> Exercise: Which lines in the records below contain the string "associated"? Report each of those lines in full. Only an exact match in upper and lower case counts.

> Given records:
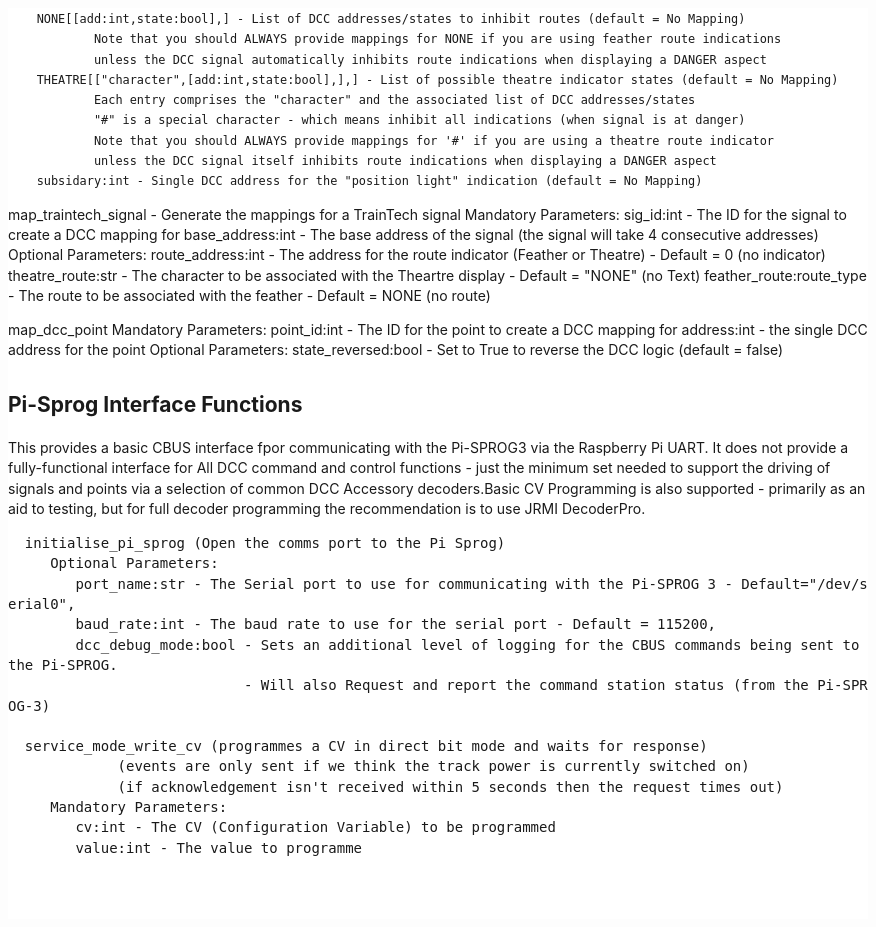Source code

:         NONE[[add:int,state:bool],] - List of DCC addresses/states to inhibit routes (default = No Mapping)
                Note that you should ALWAYS provide mappings for NONE if you are using feather route indications
                unless the DCC signal automatically inhibits route indications when displaying a DANGER aspect
        THEATRE[["character",[add:int,state:bool],],] - List of possible theatre indicator states (default = No Mapping)
                Each entry comprises the "character" and the associated list of DCC addresses/states
                "#" is a special character - which means inhibit all indications (when signal is at danger)
                Note that you should ALWAYS provide mappings for '#' if you are using a theatre route indicator
                unless the DCC signal itself inhibits route indications when displaying a DANGER aspect
        subsidary:int - Single DCC address for the "position light" indication (default = No Mapping)

  map_traintech_signal - Generate the mappings for a TrainTech signal
     Mandatory Parameters:
        sig_id:int - The ID for the signal to create a DCC mapping for
        base_address:int - The base address of the signal (the signal will take 4 consecutive addresses)
     Optional Parameters:
        route_address:int - The address for the route indicator (Feather or Theatre) - Default = 0 (no indicator)
        theatre_route:str - The character to be associated with the Theartre display - Default = "NONE" (no Text)
        feather_route:route_type - The route to be associated with the feather - Default = NONE (no route)

  map_dcc_point
     Mandatory Parameters:
        point_id:int - The ID for the point to create a DCC mapping for
        address:int - the single DCC address for the point
     Optional Parameters:
        state_reversed:bool - Set to True to reverse the DCC logic (default = false)
</pre>

## Pi-Sprog Interface Functions

This provides a basic CBUS interface fpor communicating with the Pi-SPROG3 via the Raspberry Pi UART. It does not provide
a fully-functional interface for All DCC command and control functions - just the minimum set needed to support the driving
of signals and points via a selection of common DCC Accessory decoders.Basic CV Programming is also supported - primarily 
as an aid to testing, but for full decoder programming the recommendation is to use JRMI DecoderPro.
<pre>
  initialise_pi_sprog (Open the comms port to the Pi Sprog)
     Optional Parameters:
        port_name:str - The Serial port to use for communicating with the Pi-SPROG 3 - Default="/dev/serial0",
        baud_rate:int - The baud rate to use for the serial port - Default = 115200,
        dcc_debug_mode:bool - Sets an additional level of logging for the CBUS commands being sent to the Pi-SPROG. 
                            - Will also Request and report the command station status (from the Pi-SPROG-3)

  service_mode_write_cv (programmes a CV in direct bit mode and waits for response)
             (events are only sent if we think the track power is currently switched on)
             (if acknowledgement isn't received within 5 seconds then the request times out)
     Mandatory Parameters:
        cv:int - The CV (Configuration Variable) to be programmed
        value:int - The value to programme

> Reply to the exercise:
                Each entry comprises the "character" and the associated list of DCC addresses/states
        theatre_route:str - The character to be associated with the Theartre display - Default = "NONE" (no Text)
        feather_route:route_type - The route to be associated with the feather - Default = NONE (no route)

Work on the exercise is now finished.